Homily for
July 3rd, 2020: John 20:24-29.
On the evening of Jesus’ resurrection,
Thomas was not with the other apostles. He did not see Jesus until he rejoined
them a week later. Then he uttered what many scripture scholars believe may
have been the last words spoken by any of Jesus’ disciples in the original
version of John’s gospel: “My Lord and my God!”
Thomas’s
experience has an important lesson for us. Faith is not a private me-and-God
affair. Jesus taught us this in the one prayer he gave us. It begins not “My
Father,” but “Our Father.” We pray as members of a community. We need each
other. Why? Here’s one answer.
Dwight
L. Moody, a Protestant and founder of the Moody Bible Institute in Chicago,
tells about visiting an old friend. As they chatted in the evening by the
friend’s fireplace, the host said to Moody. “I don’t see why I can’t be just as
good a Christian outside the Church as within it.” Without replying, Moody used
tongs to pick up a blazing coal with tongs, allowing it to burn by
itself. In silence the two men watched
it smolder and go out.
Dwight Moody believed that the support
which believers give one another was an affair of this world only. We Catholics
believe more. When we say in the Creed, “I believe in the communion of saints,”

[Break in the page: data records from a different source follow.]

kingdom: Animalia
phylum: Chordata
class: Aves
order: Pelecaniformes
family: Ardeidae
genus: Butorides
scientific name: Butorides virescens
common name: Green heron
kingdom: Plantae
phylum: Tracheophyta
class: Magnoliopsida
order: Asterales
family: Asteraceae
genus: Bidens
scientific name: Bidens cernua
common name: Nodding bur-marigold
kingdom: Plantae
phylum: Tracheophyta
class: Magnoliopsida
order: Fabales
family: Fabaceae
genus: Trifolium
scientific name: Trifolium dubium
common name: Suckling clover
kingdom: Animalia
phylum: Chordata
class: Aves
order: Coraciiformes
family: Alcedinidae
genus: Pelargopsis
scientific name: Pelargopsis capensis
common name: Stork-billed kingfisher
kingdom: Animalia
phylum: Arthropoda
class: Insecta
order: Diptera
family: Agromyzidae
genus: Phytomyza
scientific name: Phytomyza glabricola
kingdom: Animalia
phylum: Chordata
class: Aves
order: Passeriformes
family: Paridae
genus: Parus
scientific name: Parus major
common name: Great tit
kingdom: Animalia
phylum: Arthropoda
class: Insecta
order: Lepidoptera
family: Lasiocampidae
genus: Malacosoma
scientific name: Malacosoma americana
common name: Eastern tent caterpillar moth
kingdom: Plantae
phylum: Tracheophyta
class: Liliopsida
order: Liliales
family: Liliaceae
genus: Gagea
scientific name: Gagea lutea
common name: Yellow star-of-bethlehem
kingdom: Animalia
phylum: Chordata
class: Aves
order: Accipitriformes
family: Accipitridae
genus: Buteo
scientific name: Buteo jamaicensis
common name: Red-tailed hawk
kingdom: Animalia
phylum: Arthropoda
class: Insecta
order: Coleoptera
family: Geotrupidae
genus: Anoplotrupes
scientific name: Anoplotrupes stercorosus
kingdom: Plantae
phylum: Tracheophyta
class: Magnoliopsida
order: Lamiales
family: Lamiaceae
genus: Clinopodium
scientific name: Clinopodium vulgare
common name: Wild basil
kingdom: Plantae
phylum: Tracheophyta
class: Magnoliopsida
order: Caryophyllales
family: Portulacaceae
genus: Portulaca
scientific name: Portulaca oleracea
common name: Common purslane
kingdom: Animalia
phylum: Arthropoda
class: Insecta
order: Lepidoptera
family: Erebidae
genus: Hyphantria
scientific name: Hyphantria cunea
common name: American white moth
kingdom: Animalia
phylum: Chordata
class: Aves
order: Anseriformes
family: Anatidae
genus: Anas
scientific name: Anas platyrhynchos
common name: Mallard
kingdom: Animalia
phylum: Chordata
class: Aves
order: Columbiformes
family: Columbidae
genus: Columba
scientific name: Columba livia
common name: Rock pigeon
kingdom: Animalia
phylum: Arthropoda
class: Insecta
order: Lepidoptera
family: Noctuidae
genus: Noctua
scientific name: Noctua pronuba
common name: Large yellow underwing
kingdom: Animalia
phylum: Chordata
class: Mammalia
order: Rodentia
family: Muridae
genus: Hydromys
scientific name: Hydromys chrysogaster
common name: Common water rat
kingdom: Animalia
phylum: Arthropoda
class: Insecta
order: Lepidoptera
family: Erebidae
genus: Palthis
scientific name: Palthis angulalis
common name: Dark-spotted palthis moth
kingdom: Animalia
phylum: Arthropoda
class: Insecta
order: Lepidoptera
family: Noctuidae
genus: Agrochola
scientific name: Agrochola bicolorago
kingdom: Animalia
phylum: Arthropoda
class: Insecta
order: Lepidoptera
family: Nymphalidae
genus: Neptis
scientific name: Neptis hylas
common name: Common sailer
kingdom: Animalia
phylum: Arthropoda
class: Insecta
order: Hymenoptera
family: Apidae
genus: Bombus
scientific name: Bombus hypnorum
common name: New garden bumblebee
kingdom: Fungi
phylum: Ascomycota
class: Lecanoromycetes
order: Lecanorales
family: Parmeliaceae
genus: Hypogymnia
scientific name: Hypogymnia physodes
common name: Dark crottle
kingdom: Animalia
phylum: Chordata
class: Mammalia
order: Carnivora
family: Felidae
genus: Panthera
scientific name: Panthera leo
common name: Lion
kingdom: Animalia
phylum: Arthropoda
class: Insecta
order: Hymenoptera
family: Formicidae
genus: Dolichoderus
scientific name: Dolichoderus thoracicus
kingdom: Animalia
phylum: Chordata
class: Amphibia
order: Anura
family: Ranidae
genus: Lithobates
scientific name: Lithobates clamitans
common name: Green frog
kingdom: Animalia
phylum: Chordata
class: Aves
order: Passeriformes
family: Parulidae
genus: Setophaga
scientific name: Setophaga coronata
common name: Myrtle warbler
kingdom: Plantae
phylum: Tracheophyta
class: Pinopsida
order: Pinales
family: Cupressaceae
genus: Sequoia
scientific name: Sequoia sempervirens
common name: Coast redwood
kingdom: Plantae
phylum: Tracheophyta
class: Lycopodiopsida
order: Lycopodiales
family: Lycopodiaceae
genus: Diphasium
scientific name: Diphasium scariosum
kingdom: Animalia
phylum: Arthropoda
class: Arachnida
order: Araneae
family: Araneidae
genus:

we are acknowledging that the community which we entered through baptism
extends beyond this world. It includes the saints and our beloved dead. A
passage in the letter to the Hebrews expresses this belief. It comes at the
beginning of chapter 12. The preceding chapter recounts the great heroes of
faith in the Old Testament. The writer portrays them as spectators in an arena,
cheering on and encouraging us, who are still competing in the race which they
ran before us. Then come these words. I discovered them as a young teenager.
They thrilled me then. They thrill me still:
“Seeing then that we are surrounded by
so great a cloud of witnesses, let us lay aside every weight, and the sin which
clings so close, and let us run with perseverance the race that is set before
us, looking to Jesus, the beginning and end of our faith, who for the joy that
was set before him endured the cross, despising its shame, and is set down at
the right hand of the throne of God.”